Solos, recorrieron con la mirada todas las estanterías, de marquetería de perfecta factura tal y como se hacía todo en la Alemania Oriental de los 50, durante la reconstrucción de un Berlín Este arrebatado de su historia. No dejaron un rincón del majestuoso espacio de techos altos y racionalistas simetrías sin fotografiar y se lanzaron, cada uno por su lado, a rebuscar entre los volúmenes que quedaban, sin ordenar por género, ni lengua, ni alfabéticamente. Ella era rápida, y sacaba algún ejemplar de tanto en cuanto de su estantería, a la vez que se entretenía colocando una araña de plástico, que había encontrado sobre la redonda mesita metálica de lectura, en el apoyabrazos del sillón en el que se acomodaba Klaus para hacerle una foto. El llevaba un ritmo más pausado, como si buscara un libro en concreto y no tuviera prisa alguna; las librerías moribundas ya no cuentan sus días y él había comprendido el mensaje.

Siéntate en uno de estos sillones de tapicería verde con el libro, cariño, que te haré tu nuevo retrato de profesor, dijo ella. De los dos, él eligió el de la derecha, el de Helga, que reconoció la tapa forrada de tela azul ultramar del volumen “Die UdSSR” que el turista había elegido. La encontró un poco descolorida. No. Muy descolorida.

- ¡Klaus!

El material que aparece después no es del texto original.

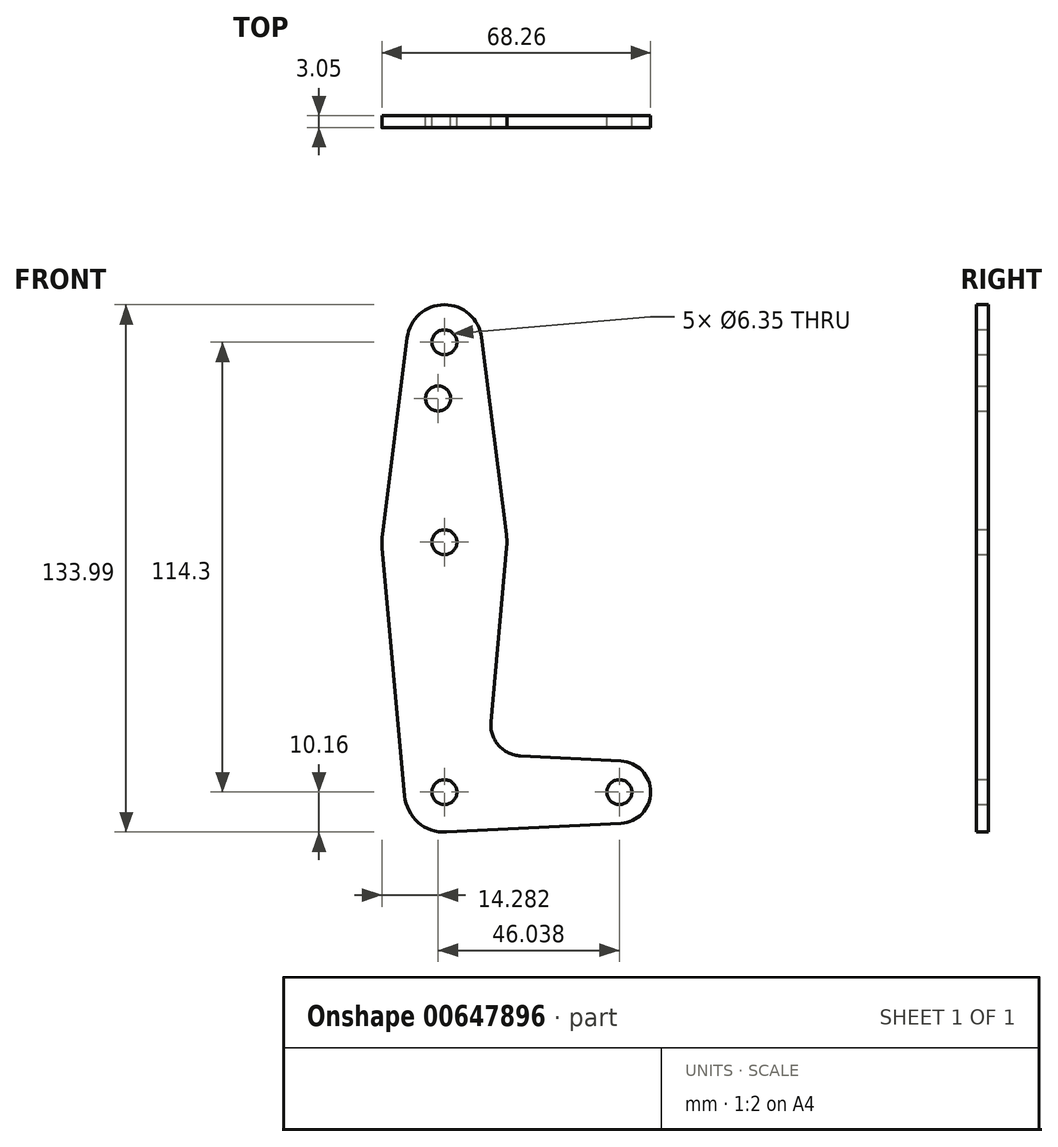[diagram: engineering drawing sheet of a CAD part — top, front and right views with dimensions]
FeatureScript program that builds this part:
annotation { "Feature Type Name" : "Feature", "Feature Type Description" : "" }
export const myFeature = defineFeature(function(context is Context, id is Id, definition is map)
    precondition{}
    {
        {
            var Q0;
            Q0=qCreatedBy(makeId("Front.planeOp"),FACE);
            var sketch = newSketch(context, id + "F0", { "sketchPlane" : qUnion([Q0])});
            skCircle(sketch, "E0", {"center": v(0, 0) * mm, "radius": 10.16 * mm});
            skLineSegment(sketch, "E1", {"start": v(0, 0) * mm, "end": v(0, 114.3) * mm, "construction": true});
            skCircle(sketch, "E2", {"center": v(0, 63.5) * mm, "radius": 15.88 * mm});
            skCircle(sketch, "E3", {"center": v(0, 114.3) * mm, "radius": 9.53 * mm});
            skLineSegment(sketch, "E4", {"start": v(0, 0) * mm, "end": v(44.45, 0) * mm, "construction": true});
            skCircle(sketch, "E5", {"center": v(44.45, 0) * mm, "radius": 7.94 * mm});
            skLineSegment(sketch, "E6", {"start": v(-9.45, 115.5) * mm, "end": v(-15.75, 65.48) * mm});
            skLineSegment(sketch, "E7", {"start": v(9.45, 115.5) * mm, "end": v(15.75, 65.48) * mm});
            skLineSegment(sketch, "E8", {"start": v(15.81, 62.07) * mm, "end": v(11.81, 17.85) * mm});
            skLineSegment(sketch, "E9", {"start": v(19.34, 9.2) * mm, "end": v(44.84, 7.93) * mm});
            skLineSegment(sketch, "E10", {"start": v(0.5, -10.15) * mm, "end": v(44.85, -7.93) * mm});
            skLineSegment(sketch, "E11", {"start": v(-10.12, -0.91) * mm, "end": v(-15.81, 62.07) * mm});
            skCircle(sketch, "E12", {"center": v(0, 114.3) * mm, "radius": 3.18 * mm});
            skCircle(sketch, "E13", {"center": v(0, 63.5) * mm, "radius": 3.18 * mm});
            skCircle(sketch, "E14", {"center": v(-1.59, 100.03) * mm, "radius": 3.18 * mm});
            skCircle(sketch, "E15", {"center": v(0, 0) * mm, "radius": 3.18 * mm});
            skCircle(sketch, "E16", {"center": v(44.45, 0) * mm, "radius": 3.18 * mm});
            skArc(sketch, "E17.filletArc", {"start": v(11.81, 17.85) * mm, "mid": v(13.73, 11.92) * mm, "end": v(19.34, 9.2) * mm});
            skSolve(sketch);
        }
        {
            var Q0;
            Q0 = qSketchRegion(id + "F0", true);
            extrude(context, id + "F1", {"entities" : qUnion([Q0]), "depth" : 3.05 * mm, "offsetDistance" : 25.4 * mm});
        }
    });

Dímelo ya.
- (arrastrando las palabras) El siete de marzo de mil novecientos ochenta y do-ooos. ¿Cómo puedes haberlo olvidado, Helga?
- No lo he olvidado, sólo lo he borrado de mi mente, Klaus. Como todo lo demás.
 
El turista se sentó y, abriendo el libro, ensombreció su semblante para parecer un profesional serio, mientras simulaba leer con gran interés. Ella le hizo unas cuantas fotos, dándole instrucciones para que no posara ni adoptara una postura acartonada, que él aceptaba sin rechistar. Al levantarse, terminada la sesión, un papel amarillento cayó de la página 73.

- Helga, eso pasó ya hace mucho tiempo.
- Todo el que llevamos tú y yo aquí, Klaus.

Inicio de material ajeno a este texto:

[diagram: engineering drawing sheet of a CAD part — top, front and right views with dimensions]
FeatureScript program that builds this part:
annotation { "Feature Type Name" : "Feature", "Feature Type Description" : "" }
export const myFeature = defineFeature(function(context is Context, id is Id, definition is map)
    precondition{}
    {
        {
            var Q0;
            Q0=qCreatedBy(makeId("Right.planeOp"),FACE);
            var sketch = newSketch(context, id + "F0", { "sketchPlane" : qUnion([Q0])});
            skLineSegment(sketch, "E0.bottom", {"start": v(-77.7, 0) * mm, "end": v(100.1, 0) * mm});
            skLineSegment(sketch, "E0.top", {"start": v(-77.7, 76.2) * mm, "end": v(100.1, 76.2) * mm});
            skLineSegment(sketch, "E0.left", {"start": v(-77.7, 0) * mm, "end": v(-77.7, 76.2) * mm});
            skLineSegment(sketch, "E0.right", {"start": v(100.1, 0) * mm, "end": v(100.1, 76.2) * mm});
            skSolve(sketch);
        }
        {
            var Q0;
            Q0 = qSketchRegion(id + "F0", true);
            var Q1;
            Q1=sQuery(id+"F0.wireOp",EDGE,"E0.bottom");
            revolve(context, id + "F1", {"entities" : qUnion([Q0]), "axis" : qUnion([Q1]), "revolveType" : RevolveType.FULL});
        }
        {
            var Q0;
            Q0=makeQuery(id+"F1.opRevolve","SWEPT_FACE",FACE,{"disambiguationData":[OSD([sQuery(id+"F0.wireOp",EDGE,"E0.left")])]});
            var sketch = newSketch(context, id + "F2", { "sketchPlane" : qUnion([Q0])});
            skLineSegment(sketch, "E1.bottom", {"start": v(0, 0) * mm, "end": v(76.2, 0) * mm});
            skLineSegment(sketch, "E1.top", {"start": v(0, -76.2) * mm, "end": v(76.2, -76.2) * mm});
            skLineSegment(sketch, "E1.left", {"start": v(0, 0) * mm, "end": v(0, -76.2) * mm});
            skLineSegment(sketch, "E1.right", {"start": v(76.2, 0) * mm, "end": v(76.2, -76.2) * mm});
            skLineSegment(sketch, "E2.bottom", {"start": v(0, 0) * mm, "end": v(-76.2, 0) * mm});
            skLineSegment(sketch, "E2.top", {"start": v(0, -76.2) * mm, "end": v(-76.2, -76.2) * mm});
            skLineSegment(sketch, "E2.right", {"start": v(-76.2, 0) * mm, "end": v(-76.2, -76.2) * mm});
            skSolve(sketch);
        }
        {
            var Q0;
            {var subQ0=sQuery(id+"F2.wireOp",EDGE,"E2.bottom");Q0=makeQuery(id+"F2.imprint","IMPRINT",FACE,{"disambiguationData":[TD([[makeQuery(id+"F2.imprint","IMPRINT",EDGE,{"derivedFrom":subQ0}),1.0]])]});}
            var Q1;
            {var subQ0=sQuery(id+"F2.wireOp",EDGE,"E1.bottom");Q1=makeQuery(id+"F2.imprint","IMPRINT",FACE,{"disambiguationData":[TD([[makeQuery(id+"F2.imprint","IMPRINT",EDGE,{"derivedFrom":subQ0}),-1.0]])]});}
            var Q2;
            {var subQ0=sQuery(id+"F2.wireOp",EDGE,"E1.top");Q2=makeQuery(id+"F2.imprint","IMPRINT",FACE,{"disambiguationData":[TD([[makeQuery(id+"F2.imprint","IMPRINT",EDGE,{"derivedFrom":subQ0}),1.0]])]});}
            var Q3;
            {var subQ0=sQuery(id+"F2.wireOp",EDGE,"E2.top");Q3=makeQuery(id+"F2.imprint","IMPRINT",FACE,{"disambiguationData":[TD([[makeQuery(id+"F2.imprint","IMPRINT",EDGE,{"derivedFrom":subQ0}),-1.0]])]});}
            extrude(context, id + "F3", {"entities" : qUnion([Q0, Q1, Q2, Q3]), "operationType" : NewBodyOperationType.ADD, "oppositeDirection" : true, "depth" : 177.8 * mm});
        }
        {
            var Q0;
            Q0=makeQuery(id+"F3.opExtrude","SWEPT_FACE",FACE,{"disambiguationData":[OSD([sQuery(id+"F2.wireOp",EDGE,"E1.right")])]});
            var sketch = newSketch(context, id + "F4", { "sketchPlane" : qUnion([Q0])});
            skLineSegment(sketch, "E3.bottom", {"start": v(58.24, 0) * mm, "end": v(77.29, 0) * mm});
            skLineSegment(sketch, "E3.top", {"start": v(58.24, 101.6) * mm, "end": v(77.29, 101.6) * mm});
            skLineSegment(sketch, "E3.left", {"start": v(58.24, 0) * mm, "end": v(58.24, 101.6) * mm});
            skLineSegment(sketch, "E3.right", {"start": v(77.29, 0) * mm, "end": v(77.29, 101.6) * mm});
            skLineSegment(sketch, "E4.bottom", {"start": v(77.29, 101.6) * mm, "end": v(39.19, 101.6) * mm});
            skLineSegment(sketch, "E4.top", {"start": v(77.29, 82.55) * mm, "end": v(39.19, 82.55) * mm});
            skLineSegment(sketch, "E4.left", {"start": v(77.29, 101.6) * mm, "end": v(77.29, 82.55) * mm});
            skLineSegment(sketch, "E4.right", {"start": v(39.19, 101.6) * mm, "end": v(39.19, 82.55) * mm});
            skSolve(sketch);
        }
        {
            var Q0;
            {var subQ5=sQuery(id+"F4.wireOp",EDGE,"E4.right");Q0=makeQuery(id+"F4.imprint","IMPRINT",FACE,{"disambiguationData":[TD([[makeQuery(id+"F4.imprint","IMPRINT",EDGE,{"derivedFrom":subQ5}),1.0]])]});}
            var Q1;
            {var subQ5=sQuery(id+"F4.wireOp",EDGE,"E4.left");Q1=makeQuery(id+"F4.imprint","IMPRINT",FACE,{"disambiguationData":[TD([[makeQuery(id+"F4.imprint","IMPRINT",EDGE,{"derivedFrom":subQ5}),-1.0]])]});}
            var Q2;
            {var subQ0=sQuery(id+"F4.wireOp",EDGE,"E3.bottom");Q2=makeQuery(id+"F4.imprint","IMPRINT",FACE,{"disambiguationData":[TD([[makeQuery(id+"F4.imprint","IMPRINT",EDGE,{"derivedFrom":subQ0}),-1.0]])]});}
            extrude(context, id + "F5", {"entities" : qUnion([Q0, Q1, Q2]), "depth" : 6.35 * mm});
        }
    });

La pareja de turistas puso sobre la mesa cuadrada de madera clara los libros que habían elegido: algunos en inglés -¿sería por eso que ella dio una vuelta tan rápida, porque no entendía el alemán?-, algunos desconocidos y un par de viejas glorias de la literatura teutona. Salieron a buscar a la encargada, los pagaron y se fueron, no sin antes fotografiar el bar y las sillas, que, ante la incredulidad de Helga, fascinaban a la turista.

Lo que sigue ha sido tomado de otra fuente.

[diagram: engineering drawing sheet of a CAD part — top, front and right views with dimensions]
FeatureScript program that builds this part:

La encargada entró poco después a revisar las estanterías y recolocar algunos libros. Encontró “Die UdSSR” sobre el sillón verde y se agachó a coger el pedazo de papel del suelo, un recorte de periódico de al menos treinta años atrás.

 

“KLAUS HOFE Y HELGA STRUZS HALLADOS MUERTOS
El ensayista y la actriz han aparecido esta mañana sin vida en la librería Karl Marx, en la que ayer noche se le ofreció un homenaje al autor de “Die UdSSR”, entre otras muchas obras. Se desconocen aún las causas de su fallecimiento, aunque fuentes policiales apuntan a un doble suicidio.” 

- Klaus, cada vez viene menos gente a esta librería... ¿Te has dado cuenta?
- No.
- Ay, cómo eres. Pues yo sí. Tengo la sensación de que muy pronto estaremos completamente solos.

Aunque su primera intención era tirarlo, ahora la encargada no supo qué hacer con el papel. Lo releyó, fijándose en la fecha: ocho de marzo de 1982. Qué viejo, pensó. En 1982 a ella le faltaban aún diez años para nacer: era hija de una generación que no conoció el muro más que por los libros de historia en el instituto y que había sabido de la Stasi por la película “La vida de los otros”.

La encargada recogió el pedazo de periódico. Se lo llevaré a mis padres, se dijo. Igual ellos se acuerdan de esta gente.

Mientras, las lágrimas resbalaban por las mejillas de Helga.